Как бы его приняли на борту! Обогрели бы и обласкали как родного, как самого дорогого гостя. Повели бы в кают-компанию, угощениям и расспросам не было бы конца.
Кают-компания - какие прекрасные слова. С детства они волновали его и рождали радость. Да найдется ли на свете человек, которого не взволновали бы эти необыкновенные слова! Ничего лучше судовой кают-компании Алексей и вообразить себе не мог.
Ему всегда по душе были четкий морской порядок, строгая чистота, которая обязательна на судах, морской уют и та особая атмосфера, когда экипаж, несмотря на мелкие недоразумения и нелады, живет дружной семьей. А так живут почти на каждом судне, и эта атмосфера и есть то самое морское братство, которым законно гордятся настоящие моряки. Они могут и повздорить, в жизни всякое случается, но в час опасности любой придет на выручку. Так что вернее и прочнее морского братства ничего нет.

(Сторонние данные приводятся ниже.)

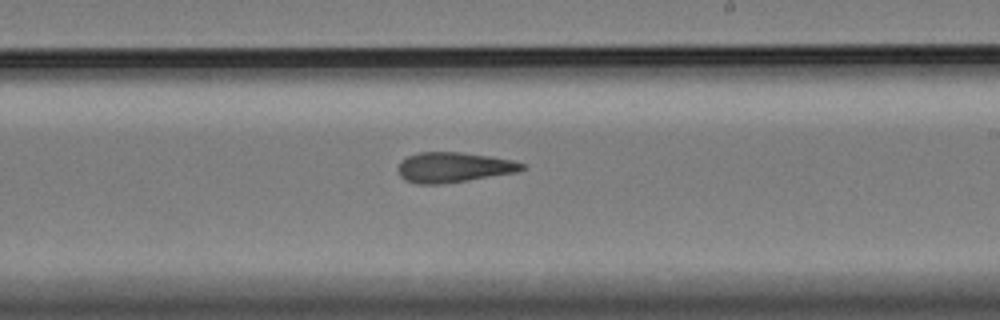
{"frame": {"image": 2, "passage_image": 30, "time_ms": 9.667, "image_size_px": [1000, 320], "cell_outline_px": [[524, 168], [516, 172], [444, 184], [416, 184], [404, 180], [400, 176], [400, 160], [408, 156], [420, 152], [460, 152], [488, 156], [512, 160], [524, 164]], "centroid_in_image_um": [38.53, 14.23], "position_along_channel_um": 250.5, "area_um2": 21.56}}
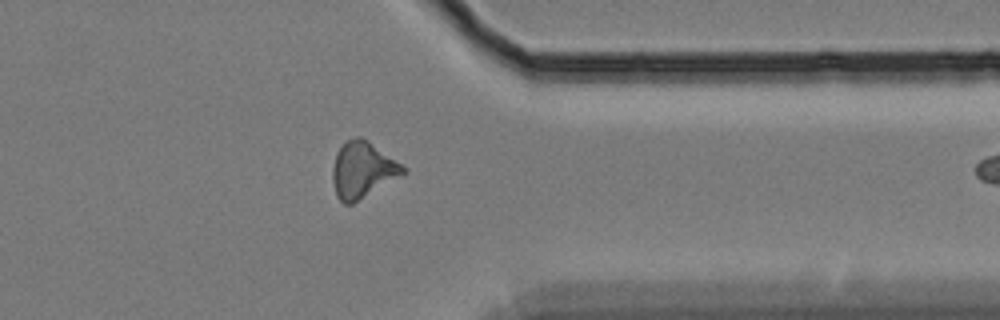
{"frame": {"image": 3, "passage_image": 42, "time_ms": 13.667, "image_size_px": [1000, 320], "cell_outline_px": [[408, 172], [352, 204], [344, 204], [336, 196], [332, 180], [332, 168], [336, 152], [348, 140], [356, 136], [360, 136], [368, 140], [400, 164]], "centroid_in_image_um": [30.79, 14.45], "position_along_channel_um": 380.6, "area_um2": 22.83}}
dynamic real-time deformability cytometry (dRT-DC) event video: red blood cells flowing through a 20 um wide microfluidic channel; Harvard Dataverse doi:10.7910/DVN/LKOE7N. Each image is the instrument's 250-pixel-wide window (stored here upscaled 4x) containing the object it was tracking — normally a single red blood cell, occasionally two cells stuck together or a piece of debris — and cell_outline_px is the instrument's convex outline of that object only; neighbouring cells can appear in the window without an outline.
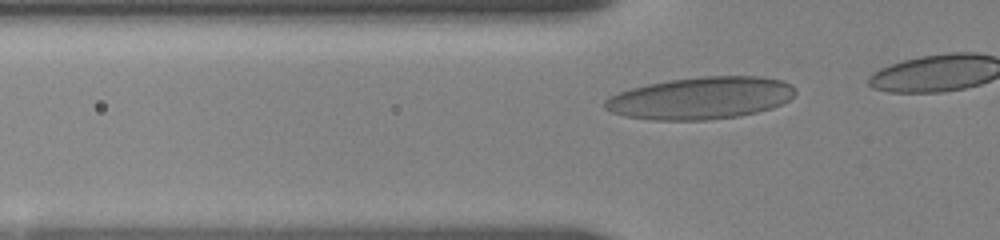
{"species": "human", "species_latin": "Homo sapiens", "temperature_condition": "room temperature", "stored_images_in_passage": 22, "camera_frame_rate_fps": 3000, "um_per_image_px": 0.085, "donor": {"sex": "female"}, "frame": {"image": 1, "passage_image": 11, "time_ms": 3.0, "image_size_px": [1000, 240], "cell_outline_px": [[796, 92], [788, 100], [772, 108], [740, 116], [708, 120], [652, 120], [624, 116], [612, 112], [604, 108], [604, 100], [608, 96], [632, 88], [648, 84], [668, 80], [704, 76], [760, 76], [780, 80], [792, 84], [796, 88]], "centroid_in_image_um": [59.56, 8.34], "position_along_channel_um": 66.2, "area_um2": 46.93}}
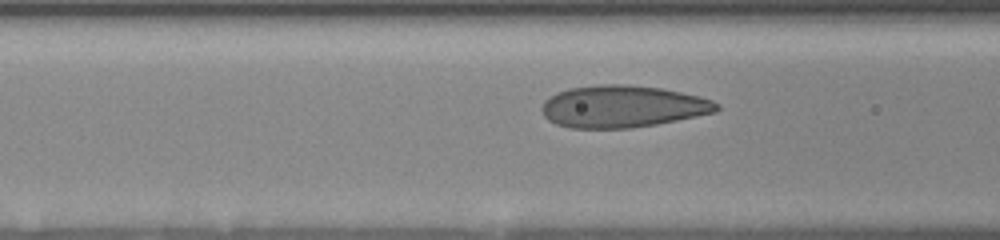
{"frame": {"image": 2, "passage_image": 18, "time_ms": 4.333, "image_size_px": [1000, 240], "cell_outline_px": [[720, 108], [716, 112], [656, 124], [632, 128], [568, 128], [556, 124], [548, 120], [544, 116], [540, 108], [544, 100], [568, 88], [596, 84], [624, 84], [660, 88], [680, 92], [712, 100], [720, 104]], "centroid_in_image_um": [52.89, 9.05], "position_along_channel_um": 113.7, "area_um2": 42.83}}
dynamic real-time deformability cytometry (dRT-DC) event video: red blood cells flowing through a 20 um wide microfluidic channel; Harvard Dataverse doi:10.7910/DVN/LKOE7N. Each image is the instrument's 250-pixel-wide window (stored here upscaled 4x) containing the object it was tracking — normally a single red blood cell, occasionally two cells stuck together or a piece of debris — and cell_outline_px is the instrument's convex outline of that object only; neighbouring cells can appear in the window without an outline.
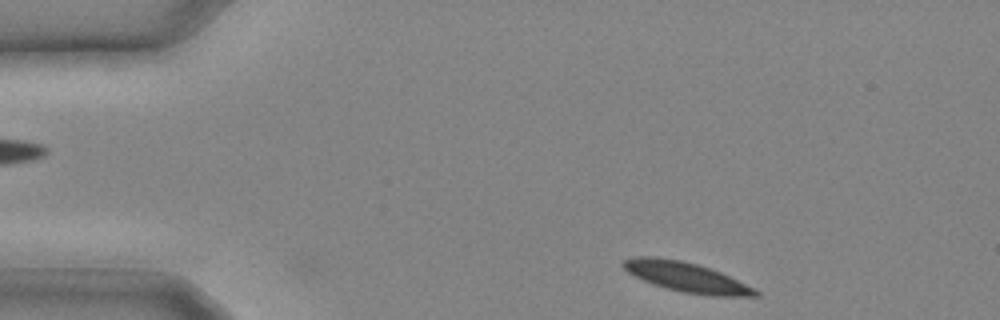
{"species": "common noctule bat (a hibernating species)", "species_latin": "Nyctalus noctula", "temperature_condition": "cold", "stored_images_in_passage": 12, "camera_frame_rate_fps": 3000, "um_per_image_px": 0.085, "animal": {"sex": "male", "body_mass_g": 20.4}, "frame": {"image": 1, "passage_image": 1, "time_ms": 0.0, "image_size_px": [1000, 320], "cell_outline_px": [[760, 296], [712, 296], [684, 292], [652, 284], [628, 272], [620, 264], [624, 260], [632, 256], [656, 256], [680, 260], [696, 264], [720, 272], [760, 292]], "centroid_in_image_um": [58.28, 23.54], "position_along_channel_um": 26.7, "area_um2": 22.54}}
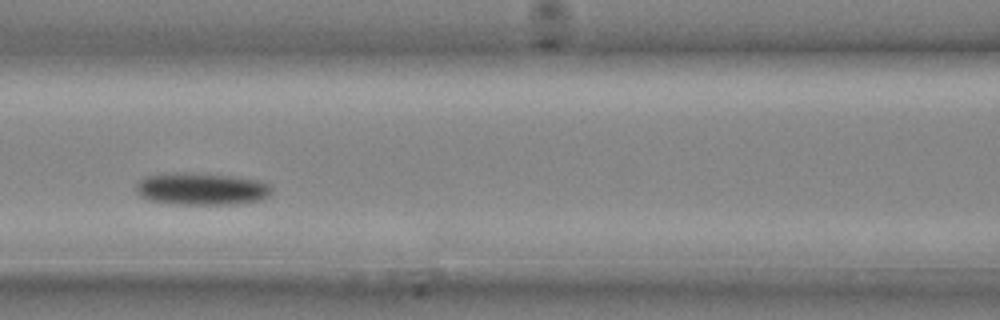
{"frame": {"image": 2, "passage_image": 9, "time_ms": 2.667, "image_size_px": [1000, 320], "cell_outline_px": [[272, 192], [268, 196], [260, 200], [232, 204], [172, 204], [148, 200], [140, 196], [136, 188], [136, 184], [144, 176], [176, 172], [188, 172], [232, 176], [260, 180], [268, 184], [272, 188]], "centroid_in_image_um": [17.11, 16.05], "position_along_channel_um": 149.5, "area_um2": 25.61}}
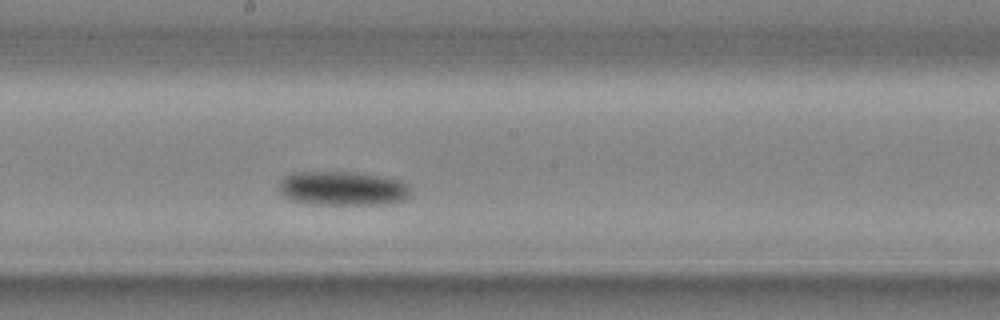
{"frame": {"image": 3, "passage_image": 12, "time_ms": 3.667, "image_size_px": [1000, 320], "cell_outline_px": [[408, 200], [388, 204], [312, 204], [292, 200], [284, 196], [280, 192], [280, 180], [284, 176], [292, 172], [356, 172], [400, 180], [408, 184]], "centroid_in_image_um": [29.12, 16.02], "position_along_channel_um": 219.1, "area_um2": 26.24}}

Не обращайте внимания на то, что моряк, измученный бесконечной морской дорогой, нещадно ругает море, даже со злостью посылает ему проклятья. При первой же возможности как чумовой бросается на берег, мечту о котором лелеет и холит в долгом плавании.
Но, оказавшись не просто на берегу, а даже в родном доме, о котором долго и мучительно тосковал, моряк все равно не долго будет наслаждаться покойной жизнью. Через короткое время еще большая тоска снова погонит его в плавание. И ничто не удержит. Он будет истинно счастлив в ту минуту, когда с жадностью, с наслаждением полной грудью вдохнет сырой соленый воздух, подставит лицо под освежающие брызги.
Суждено ли ему, Алексею Башилову, жить такой жизнью?
Ищут ли его? Ведутся ли вообще поисковые работы? Ведь уже дней десять миновало, а он только один раз слышал самолет. Может, случайно пролетал тут, как случайно показался только что скрывшийся пароход.
* * *
А его искали. Точнее, не его именно, Алексея Башилова, искали тех, кто мог остаться в живых.
Трудность состояла в том, что радист не успел сообщить координаты места, где разыгралась трагедия.
Сразу, как только поступило сообщение о бое с фашистским крейсером, командование приняло все необходимые меры к обороне и к спасению попавших в беду.
Бросить на поиски сколько-нибудь значительные силы не было возможности. В распоряжении штаба морских операций было всего два экипажа летающих лодок, на обязанности которых лежало вести ледовую разведку и обеспечить проводку судов на трудных участках полярной трассы. Оба экипажа возглавляли опытные полярные летчики.
В штабе морских операций старались вычислить хотя бы приблизительно место гибели парохода. Казалось бы, зная курс и скорость хода, сделать это не так трудно. Но в Арктике по большей части приходится идти не по чистой воде, поэтому скорость определяется ледовой обстановкой. И тут отклонения могут быть самые неожиданные.
В штабе у карты Арктики спорили о том, где следует искать пароход.
- Где-то в высоких широтах, - самое неопределенное предположение высказывали закоренелые скептики.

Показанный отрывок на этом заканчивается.